───── Quelle

Es gibt da ein Thema, das für mich immer wieder aufploppt und an dem ich etwas verändern will: Reduzierte Kommunikation.

Noch nie gehört? Ich auch nicht, aber treffender kann ich es nicht bezeichnen.

Zunächst ist mir bei anderen aufgefallen, dass sie statt dem früher noch gängigen Telefonat lieber eine Textnachricht oder Sprachnachricht schicken. Bis ich erkannte: Ich gehöre genauso dazu!

In den letzten Monaten bin ich sogar richtig faul geworden und habe Nachrichten eher mit emojis bewertet als mit einem vollständigen Satz zu antworten. Die Nachrichten habe ich meist eher nur überflogen (meine Güte, an manchen Tagen kommen aber auch echt viele rein! Geht es euch auch so?) und ich wollte die andere Person nicht ewig auf eine Antwort warten lassen. Also eben mal schnell ein emoji als Antwort.

Und nach und nach wird mir klar, wieviel hier eigentlich verloren geht. Doch lasst mich von vorne anfangen:

Hilfe! Ein unerwarteter Anruf!

Wer in den 80ern (wie ich) aufgewachsen ist, weiß, dass es mal eine Zeit gab, in der Kommunikation in ganzen Sätzen und per Telefonat (oder eben persönlichem Gespräch) stattgefunden hat.

Mittlerweile ist es sogar befremdlich für mich, wenn plötzlich mein Telefon klingelt und mich jemand, den ich kenne, aus heiterem Himmel anruft – was so gut wie nie vorkommt. Wenn ich richtig überlege, kam das seit Jahren nicht mehr vor…dabei war das früher doch das Normalste der Welt.

Telefonate werden (meist über whatsapp) vorab vereinbart, Datum und Uhrzeit genau festgelegt. Spontanität ist nicht mehr. Die Steigerung? Sprachnachrichten, die hin und her geschickt werden. Nochmal zur Erinnerung: Ich gehöre hier genauso dazu.

Social Media und echte Verbindungen

Wie teilt ihr eure Erlebnisse mit? Lasst mich raten: Facebook/Instagram posts und stories, Whatsapp Status oder Fotos per whatsapp.

──────────
───── Bereitgestellte Angaben

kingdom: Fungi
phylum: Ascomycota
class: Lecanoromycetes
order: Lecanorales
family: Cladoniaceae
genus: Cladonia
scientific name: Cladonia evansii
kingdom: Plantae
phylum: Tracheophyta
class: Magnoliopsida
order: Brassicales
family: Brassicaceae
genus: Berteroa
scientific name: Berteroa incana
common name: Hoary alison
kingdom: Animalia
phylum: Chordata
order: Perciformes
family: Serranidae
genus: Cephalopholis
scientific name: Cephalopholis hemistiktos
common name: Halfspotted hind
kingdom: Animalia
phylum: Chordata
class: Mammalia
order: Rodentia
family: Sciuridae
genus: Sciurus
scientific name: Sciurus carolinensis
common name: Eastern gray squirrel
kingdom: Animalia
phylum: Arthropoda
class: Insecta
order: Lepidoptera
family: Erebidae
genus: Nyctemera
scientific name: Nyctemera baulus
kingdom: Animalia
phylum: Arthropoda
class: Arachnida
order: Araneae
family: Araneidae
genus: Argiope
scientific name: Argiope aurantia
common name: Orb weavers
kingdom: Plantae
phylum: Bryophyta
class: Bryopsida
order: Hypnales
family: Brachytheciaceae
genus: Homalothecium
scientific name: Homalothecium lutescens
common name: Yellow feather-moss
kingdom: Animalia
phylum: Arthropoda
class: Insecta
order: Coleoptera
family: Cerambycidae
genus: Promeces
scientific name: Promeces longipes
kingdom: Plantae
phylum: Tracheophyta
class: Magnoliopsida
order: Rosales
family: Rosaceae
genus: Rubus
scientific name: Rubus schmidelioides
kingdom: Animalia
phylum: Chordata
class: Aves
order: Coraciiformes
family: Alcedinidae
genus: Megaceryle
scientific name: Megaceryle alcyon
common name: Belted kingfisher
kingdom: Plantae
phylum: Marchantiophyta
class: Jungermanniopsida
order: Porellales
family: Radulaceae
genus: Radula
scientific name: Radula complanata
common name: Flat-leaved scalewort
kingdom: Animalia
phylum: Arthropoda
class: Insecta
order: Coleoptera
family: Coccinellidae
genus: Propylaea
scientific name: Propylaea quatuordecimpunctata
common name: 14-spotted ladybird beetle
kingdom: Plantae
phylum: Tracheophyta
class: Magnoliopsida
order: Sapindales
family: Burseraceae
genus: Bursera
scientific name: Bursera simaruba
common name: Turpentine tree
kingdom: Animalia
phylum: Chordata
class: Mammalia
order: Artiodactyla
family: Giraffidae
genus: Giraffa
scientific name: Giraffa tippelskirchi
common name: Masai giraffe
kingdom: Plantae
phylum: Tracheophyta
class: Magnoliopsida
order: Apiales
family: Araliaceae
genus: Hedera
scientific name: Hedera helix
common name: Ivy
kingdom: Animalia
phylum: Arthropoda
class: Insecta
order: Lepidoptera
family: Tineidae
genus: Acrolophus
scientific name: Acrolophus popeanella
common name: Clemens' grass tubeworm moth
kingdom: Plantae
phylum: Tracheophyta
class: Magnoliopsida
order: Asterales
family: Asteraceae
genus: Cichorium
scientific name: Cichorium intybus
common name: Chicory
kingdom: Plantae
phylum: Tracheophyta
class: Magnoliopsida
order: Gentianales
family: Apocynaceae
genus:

──────────

Schriftlicher Auftrag A -
Aktualisiere in der Quelle den Abschnitt, der mit „Es gibt da ein“ beginnt und mit „gehöre genauso dazu!“ endet, und gib ihn wieder, wobei „Textnachricht“ durch „Kurznachricht“ ersetzt wird.
Schriftlicher Auftrag B -
Zähle alle Apps und Plattformen auf, die in der Quelle mit Namen genannt werden.
Schriftlicher Auftrag C -
Führe die Quelle zur reduzierten Kommunikation im Anschluss an ihren letzten Satz weiter.
Das Material hat keinen Bezug zur Quelle.

Ergebnis der Übung A -
Es gibt da ein Thema, das für mich immer wieder aufploppt und an dem ich etwas verändern will: Reduzierte Kommunikation.

Noch nie gehört? Ich auch nicht, aber treffender kann ich es nicht bezeichnen.

Zunächst ist mir bei anderen aufgefallen, dass sie statt dem früher noch gängigen Telefonat lieber eine Kurznachricht oder Sprachnachricht schicken. Bis ich erkannte: Ich gehöre genauso dazu!

Ergebnis der Übung B -
Whatsapp, Facebook, Instagram

Ergebnis der Übung C -
Der Vorteil? Eine breitere Masse wird erreicht. Das gibt das Gefühl, von ganz vielen Menschen gesehen zu werden. Schön, oder? Dabei ist es gar nicht das, was wir wollen. Denn mal ehrlich, (fast) jeder Mensch sehnt sich nach tiefen, bedeutungsvollen Verbindungen und wenn ein Bekannter (den ihr seid 5 Jahren nicht gesehen/gesprochen habt) kurz nachfragt „wo war das?“ oder Caymen3456 euren insta post liked, dann erlebt ihr ein kurzzeitiges Hoch – und dann die Leere.

Denn: Welche Qualität steckt hinter dieser Verbindung?

Aber hey, ist ja nicht alles schlecht!

Stimmt. Verbindungen halten über Distanz ist durch social media und beispielsweise zoom besser geworden. Ich mag es auch zu sehen, was meine Bekanntschaften aus meinen Auslandsaufenthalten heute so machen. Nicht, dass wir dadurch mehr Kontakt hätten, aber man ist eben weiterhin irgendwie verbunden.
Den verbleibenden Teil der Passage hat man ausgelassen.